• _WHAT IS BEING ASKED_:
Work out how many lines of the material below contain the word "worn", then write that number alone.

BEGIN EXTRACTED RECORDS

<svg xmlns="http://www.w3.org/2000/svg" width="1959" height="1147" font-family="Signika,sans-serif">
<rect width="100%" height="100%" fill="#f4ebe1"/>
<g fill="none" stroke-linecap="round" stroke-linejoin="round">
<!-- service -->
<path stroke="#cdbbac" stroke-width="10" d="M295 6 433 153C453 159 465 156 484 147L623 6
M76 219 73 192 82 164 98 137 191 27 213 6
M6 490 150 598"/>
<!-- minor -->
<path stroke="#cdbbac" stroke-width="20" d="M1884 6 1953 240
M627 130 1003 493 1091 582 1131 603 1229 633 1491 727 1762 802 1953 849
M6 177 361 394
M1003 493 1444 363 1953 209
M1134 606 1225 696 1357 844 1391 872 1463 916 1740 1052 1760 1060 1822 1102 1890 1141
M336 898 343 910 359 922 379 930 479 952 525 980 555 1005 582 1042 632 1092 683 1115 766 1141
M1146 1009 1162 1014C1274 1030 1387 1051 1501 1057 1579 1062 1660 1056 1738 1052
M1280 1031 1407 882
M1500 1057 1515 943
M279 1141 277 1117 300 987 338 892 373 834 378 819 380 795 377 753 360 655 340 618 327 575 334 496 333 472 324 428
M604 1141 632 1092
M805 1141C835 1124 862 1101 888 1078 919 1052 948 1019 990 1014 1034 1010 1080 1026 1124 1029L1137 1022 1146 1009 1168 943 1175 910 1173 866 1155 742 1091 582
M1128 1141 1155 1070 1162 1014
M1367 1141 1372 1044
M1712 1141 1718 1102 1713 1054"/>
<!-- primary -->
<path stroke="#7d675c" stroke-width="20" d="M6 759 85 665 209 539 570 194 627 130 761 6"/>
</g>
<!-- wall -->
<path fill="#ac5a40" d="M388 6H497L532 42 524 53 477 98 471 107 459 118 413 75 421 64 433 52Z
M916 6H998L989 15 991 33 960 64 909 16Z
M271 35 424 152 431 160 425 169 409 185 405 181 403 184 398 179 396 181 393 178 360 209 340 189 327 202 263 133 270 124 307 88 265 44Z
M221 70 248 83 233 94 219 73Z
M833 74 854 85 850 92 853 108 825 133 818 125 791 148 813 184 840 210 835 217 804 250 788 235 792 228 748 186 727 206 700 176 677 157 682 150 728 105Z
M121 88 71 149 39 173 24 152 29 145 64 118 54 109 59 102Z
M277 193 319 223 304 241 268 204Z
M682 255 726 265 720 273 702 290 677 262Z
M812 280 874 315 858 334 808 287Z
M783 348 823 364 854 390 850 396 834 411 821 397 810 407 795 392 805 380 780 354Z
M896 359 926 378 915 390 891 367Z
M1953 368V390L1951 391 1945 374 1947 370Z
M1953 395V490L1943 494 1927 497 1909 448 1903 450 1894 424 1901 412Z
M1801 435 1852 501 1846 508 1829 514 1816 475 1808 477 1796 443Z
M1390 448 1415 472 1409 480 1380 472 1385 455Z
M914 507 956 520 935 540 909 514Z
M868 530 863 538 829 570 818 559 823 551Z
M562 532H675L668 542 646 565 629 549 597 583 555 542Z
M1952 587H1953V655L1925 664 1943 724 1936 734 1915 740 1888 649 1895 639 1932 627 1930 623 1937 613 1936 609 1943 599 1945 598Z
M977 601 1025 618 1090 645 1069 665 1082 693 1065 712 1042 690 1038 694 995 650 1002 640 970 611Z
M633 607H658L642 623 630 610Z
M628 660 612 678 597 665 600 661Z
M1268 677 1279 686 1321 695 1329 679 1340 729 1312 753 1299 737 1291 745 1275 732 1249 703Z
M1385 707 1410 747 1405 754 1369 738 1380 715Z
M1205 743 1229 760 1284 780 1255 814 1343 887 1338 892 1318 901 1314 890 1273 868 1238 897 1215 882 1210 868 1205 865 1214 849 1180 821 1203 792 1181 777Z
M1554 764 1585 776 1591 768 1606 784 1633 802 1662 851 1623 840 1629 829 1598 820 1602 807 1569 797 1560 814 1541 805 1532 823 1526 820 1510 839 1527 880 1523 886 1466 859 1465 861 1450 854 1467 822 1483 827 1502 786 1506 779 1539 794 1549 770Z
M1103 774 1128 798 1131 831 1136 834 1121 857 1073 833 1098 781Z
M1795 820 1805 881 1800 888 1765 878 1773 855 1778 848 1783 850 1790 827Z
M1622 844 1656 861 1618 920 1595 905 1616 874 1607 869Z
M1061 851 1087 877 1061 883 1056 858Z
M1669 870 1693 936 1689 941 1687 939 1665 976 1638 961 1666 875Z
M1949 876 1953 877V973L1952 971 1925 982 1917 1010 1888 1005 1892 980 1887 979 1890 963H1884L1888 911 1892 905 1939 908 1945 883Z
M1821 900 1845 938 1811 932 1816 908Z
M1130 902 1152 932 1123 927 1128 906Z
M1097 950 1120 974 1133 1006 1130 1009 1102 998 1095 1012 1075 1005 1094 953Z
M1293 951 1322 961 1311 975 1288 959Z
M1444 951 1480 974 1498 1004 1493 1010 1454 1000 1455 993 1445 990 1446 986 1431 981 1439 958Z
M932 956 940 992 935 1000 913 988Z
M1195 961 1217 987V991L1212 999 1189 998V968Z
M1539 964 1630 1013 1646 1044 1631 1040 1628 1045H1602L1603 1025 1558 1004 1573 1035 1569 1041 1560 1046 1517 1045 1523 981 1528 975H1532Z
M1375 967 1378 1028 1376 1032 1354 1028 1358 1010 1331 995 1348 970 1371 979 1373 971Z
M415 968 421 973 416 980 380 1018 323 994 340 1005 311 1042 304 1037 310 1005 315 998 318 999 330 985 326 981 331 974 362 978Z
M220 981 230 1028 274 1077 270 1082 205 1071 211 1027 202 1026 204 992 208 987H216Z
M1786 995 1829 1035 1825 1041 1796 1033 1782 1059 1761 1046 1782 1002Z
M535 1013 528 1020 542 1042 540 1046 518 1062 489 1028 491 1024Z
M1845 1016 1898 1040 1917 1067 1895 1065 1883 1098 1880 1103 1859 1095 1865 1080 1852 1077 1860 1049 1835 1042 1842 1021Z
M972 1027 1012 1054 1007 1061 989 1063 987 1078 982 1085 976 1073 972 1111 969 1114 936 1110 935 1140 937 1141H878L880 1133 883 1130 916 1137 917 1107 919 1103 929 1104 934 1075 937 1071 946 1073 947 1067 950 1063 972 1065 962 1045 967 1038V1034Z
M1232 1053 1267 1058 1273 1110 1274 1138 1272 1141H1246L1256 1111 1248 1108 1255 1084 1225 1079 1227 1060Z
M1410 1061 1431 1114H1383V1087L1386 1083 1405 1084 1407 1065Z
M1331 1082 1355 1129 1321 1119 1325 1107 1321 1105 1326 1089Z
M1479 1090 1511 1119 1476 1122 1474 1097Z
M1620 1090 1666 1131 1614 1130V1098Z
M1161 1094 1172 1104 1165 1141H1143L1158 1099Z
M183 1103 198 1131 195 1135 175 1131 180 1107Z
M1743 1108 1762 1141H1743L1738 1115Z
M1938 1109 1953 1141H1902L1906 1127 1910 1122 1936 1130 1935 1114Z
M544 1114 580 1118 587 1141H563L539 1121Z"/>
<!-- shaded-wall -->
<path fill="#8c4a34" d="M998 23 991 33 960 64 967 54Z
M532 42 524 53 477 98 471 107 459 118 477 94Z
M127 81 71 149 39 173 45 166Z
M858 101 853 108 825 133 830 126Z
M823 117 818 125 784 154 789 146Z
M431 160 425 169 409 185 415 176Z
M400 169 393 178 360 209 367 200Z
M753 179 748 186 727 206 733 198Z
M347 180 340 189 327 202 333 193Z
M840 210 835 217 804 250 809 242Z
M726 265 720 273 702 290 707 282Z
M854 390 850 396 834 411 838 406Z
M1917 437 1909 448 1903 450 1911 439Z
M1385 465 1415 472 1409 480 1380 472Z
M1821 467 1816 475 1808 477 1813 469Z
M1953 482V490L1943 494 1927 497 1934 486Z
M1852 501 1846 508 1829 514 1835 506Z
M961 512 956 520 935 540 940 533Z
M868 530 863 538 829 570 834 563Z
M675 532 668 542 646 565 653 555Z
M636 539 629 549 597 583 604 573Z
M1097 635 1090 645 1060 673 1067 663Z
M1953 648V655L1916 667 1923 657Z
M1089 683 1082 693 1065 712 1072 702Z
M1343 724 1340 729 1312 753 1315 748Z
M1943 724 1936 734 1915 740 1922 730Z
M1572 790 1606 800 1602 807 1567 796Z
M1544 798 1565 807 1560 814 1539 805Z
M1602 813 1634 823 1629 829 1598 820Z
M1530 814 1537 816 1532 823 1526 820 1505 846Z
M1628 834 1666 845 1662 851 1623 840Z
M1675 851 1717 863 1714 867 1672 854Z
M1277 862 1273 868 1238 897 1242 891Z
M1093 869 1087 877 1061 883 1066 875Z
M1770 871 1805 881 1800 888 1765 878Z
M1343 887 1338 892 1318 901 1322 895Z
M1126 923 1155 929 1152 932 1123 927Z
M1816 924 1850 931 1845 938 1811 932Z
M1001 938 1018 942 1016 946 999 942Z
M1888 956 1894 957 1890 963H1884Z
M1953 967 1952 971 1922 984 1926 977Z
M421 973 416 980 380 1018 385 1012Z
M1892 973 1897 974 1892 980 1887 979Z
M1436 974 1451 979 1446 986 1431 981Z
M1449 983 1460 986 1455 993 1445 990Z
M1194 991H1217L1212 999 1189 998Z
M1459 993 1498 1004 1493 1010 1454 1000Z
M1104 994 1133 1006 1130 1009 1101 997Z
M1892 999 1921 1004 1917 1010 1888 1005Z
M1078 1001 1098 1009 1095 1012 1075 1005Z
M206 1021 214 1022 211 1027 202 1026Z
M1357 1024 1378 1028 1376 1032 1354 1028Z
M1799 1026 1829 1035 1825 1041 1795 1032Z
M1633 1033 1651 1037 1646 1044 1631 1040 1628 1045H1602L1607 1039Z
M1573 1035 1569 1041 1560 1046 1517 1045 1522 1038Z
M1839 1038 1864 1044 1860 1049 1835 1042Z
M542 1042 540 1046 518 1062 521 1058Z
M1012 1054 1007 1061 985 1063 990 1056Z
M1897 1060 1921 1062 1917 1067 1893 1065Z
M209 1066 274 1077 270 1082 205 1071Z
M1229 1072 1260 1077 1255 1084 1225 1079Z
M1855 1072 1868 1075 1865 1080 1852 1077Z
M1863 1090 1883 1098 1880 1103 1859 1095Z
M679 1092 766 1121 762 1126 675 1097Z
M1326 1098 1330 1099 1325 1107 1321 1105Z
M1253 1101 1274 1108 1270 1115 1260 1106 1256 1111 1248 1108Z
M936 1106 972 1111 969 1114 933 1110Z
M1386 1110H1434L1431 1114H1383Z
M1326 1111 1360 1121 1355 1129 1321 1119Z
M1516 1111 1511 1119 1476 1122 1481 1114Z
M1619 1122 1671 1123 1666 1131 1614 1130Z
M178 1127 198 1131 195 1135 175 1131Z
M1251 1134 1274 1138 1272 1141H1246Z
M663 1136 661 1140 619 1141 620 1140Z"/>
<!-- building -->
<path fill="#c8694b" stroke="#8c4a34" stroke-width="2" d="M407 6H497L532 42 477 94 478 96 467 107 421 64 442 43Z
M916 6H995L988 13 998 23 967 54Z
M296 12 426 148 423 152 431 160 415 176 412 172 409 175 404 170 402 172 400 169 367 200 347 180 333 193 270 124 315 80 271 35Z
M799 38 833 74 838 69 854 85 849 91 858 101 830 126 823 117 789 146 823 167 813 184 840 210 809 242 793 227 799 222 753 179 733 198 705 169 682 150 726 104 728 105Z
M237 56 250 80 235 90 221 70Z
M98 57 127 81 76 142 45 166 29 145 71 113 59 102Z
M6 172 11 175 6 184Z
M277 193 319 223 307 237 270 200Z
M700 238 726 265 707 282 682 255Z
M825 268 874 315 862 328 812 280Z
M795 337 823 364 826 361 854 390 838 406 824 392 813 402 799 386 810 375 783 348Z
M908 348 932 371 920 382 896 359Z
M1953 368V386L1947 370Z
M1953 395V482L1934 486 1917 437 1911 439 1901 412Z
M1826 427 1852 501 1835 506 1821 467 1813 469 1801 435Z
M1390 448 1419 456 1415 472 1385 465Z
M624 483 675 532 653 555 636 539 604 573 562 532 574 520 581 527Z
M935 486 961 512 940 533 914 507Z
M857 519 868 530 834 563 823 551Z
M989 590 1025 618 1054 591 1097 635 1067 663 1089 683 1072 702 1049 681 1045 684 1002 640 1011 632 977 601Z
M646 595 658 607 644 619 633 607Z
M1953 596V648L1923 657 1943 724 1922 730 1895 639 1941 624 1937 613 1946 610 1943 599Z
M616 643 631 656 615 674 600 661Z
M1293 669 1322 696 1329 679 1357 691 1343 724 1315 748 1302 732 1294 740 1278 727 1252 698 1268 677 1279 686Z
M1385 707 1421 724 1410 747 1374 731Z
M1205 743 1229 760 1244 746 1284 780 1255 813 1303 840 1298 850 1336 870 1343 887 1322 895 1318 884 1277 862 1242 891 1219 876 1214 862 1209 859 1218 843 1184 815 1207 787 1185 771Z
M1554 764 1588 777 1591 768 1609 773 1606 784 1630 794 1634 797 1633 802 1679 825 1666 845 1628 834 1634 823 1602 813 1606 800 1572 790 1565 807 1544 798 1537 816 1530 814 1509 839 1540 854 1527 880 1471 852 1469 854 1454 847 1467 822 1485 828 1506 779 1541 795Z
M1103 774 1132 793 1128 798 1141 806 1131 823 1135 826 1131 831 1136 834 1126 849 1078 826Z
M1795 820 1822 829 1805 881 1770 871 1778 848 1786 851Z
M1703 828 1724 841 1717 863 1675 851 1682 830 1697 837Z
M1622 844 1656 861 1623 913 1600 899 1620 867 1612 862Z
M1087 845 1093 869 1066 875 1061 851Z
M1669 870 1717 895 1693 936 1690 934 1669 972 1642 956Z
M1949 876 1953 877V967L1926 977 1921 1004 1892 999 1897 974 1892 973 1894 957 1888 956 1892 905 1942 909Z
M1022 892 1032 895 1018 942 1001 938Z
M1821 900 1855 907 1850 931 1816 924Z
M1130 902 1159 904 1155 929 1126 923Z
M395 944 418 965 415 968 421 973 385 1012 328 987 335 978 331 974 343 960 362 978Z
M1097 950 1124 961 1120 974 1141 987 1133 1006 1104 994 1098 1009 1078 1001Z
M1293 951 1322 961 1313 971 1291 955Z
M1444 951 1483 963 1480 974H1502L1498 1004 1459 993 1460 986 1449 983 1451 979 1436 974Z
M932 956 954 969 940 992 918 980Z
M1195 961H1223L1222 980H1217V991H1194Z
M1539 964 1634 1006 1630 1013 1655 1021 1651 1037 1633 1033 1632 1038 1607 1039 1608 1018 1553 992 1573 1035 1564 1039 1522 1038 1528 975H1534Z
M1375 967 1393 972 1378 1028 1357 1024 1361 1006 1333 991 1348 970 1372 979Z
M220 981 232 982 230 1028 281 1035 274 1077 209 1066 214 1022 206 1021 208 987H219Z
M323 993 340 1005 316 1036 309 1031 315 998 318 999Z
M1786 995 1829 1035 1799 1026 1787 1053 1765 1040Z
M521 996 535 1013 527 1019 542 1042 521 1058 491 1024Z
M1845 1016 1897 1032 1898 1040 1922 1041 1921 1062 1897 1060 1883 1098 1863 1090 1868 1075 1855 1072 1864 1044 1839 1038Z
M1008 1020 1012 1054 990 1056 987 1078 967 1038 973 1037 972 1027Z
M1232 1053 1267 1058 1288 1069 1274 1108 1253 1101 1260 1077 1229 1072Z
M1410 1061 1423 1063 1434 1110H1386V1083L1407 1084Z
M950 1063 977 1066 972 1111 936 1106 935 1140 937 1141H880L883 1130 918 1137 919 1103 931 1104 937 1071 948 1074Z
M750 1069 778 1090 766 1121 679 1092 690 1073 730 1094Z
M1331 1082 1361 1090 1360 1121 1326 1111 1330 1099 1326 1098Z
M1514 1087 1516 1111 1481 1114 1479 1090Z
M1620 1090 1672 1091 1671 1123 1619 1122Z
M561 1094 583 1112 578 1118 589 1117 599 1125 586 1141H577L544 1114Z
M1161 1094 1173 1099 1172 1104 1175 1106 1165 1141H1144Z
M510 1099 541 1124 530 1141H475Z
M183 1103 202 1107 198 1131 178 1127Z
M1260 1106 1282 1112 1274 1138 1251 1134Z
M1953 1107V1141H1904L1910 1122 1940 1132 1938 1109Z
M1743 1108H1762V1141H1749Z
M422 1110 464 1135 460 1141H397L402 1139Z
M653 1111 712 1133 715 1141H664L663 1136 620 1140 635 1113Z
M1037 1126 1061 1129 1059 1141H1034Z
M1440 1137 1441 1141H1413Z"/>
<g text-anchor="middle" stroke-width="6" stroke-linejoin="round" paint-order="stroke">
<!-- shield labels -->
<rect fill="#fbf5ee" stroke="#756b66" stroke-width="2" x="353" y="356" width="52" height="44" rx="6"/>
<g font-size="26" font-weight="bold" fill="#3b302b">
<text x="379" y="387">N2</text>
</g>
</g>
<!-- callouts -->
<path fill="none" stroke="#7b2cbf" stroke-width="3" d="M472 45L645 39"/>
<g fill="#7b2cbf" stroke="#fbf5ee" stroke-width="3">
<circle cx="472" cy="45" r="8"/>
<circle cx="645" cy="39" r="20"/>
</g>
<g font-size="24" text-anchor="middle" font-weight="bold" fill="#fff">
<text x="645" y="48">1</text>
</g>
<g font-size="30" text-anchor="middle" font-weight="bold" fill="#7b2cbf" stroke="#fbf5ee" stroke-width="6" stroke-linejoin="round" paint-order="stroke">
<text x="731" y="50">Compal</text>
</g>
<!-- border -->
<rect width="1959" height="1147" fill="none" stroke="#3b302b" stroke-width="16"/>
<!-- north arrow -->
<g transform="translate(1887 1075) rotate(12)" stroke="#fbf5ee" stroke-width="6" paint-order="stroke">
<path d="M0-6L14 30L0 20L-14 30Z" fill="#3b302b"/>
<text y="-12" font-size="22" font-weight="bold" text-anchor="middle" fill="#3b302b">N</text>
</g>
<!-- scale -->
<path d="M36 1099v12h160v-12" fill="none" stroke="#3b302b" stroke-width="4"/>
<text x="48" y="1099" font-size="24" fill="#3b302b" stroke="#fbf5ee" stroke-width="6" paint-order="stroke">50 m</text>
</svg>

END EXTRACTED RECORDS
BEGIN EXTRACTED RECORDS

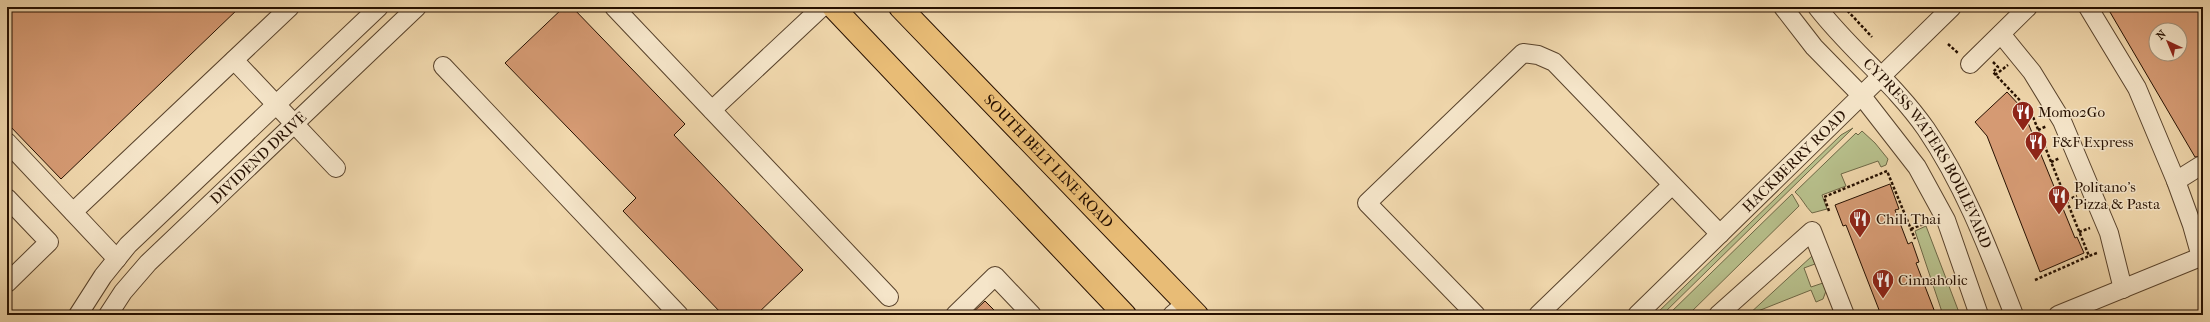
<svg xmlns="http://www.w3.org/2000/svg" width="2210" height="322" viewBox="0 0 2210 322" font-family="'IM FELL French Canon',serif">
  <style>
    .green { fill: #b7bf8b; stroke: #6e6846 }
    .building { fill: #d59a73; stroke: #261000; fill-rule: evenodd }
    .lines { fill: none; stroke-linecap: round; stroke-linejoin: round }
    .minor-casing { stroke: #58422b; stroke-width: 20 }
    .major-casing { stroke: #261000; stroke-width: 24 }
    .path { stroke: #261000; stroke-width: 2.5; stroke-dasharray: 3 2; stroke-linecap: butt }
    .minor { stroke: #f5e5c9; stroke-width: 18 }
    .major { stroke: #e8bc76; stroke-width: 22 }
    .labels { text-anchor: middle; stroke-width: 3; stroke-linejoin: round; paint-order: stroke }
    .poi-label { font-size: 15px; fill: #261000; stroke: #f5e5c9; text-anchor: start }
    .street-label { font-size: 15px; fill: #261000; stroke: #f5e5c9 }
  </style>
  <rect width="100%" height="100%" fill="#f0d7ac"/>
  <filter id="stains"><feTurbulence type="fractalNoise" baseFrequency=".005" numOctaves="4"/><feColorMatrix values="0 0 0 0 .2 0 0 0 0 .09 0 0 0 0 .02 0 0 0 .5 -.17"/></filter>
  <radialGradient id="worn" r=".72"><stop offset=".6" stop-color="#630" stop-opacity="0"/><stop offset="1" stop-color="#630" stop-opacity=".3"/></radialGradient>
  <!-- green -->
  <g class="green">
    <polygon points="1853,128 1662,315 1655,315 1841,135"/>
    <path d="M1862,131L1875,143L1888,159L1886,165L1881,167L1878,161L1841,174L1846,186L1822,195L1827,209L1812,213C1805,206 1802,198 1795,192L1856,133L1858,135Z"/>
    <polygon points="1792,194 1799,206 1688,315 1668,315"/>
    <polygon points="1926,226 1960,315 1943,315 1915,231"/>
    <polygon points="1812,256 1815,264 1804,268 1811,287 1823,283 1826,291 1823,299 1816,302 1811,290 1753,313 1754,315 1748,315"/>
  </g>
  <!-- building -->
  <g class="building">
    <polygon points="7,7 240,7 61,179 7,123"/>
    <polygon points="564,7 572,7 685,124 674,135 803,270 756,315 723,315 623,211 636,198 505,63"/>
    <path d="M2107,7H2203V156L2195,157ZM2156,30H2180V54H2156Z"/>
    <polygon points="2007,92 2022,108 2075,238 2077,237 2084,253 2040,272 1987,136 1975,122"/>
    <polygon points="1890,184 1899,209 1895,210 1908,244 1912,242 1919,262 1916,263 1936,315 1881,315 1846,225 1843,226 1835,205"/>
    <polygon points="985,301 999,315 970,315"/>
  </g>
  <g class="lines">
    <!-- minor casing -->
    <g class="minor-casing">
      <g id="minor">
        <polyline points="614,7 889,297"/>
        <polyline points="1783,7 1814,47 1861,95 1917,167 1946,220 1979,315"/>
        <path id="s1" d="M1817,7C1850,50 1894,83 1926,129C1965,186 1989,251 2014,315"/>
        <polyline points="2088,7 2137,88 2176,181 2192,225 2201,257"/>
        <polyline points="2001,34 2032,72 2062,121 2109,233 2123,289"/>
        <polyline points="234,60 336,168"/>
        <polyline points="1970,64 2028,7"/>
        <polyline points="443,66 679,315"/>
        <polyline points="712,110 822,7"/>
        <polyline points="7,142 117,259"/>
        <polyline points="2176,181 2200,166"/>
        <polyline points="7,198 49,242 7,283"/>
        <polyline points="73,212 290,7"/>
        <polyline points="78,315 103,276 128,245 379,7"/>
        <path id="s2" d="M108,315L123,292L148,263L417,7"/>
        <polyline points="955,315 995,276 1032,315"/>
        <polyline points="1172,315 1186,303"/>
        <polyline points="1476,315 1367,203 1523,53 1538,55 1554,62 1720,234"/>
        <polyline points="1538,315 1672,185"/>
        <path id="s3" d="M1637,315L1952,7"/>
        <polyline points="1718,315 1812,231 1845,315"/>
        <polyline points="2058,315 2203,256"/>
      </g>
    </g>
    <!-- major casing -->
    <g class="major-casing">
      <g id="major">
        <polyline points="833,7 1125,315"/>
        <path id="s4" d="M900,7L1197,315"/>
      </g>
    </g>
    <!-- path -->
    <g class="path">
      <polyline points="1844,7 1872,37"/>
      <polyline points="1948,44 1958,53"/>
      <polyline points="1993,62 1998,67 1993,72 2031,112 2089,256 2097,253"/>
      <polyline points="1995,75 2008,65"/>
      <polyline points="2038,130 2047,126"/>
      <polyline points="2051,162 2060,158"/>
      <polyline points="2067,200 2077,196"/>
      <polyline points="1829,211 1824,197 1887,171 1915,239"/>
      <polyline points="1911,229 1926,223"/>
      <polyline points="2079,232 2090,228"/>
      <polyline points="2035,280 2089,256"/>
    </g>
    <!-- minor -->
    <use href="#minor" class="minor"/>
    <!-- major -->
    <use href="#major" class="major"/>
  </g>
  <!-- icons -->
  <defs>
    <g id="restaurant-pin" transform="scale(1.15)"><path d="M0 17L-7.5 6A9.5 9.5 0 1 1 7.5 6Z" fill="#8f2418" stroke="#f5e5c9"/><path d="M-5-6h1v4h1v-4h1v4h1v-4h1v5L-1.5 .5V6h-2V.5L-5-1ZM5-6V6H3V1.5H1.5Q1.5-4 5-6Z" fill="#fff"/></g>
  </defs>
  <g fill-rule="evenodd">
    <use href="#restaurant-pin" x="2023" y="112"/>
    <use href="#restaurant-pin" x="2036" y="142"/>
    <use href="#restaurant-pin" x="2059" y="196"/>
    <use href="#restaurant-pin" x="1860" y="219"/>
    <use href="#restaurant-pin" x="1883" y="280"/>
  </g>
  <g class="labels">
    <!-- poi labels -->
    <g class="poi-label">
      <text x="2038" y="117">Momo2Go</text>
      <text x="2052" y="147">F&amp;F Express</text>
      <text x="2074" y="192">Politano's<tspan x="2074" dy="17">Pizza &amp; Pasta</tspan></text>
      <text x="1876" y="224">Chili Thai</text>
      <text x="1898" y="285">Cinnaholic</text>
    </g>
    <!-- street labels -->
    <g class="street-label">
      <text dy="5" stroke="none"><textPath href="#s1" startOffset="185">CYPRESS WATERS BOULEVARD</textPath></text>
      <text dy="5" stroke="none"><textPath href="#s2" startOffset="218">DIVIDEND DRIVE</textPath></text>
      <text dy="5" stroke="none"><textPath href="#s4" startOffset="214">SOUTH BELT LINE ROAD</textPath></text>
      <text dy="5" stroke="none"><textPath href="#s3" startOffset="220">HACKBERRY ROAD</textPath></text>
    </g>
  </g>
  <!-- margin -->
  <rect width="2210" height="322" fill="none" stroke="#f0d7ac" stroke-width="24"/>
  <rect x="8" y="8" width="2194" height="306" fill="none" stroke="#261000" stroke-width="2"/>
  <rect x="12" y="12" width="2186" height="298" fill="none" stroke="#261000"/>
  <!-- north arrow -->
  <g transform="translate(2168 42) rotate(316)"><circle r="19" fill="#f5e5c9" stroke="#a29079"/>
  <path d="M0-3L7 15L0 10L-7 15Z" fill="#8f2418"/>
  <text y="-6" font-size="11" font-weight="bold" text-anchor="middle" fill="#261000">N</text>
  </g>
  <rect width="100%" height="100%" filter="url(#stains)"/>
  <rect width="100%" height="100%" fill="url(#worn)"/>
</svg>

END EXTRACTED RECORDS

• _YOUR RESPONSE_:
2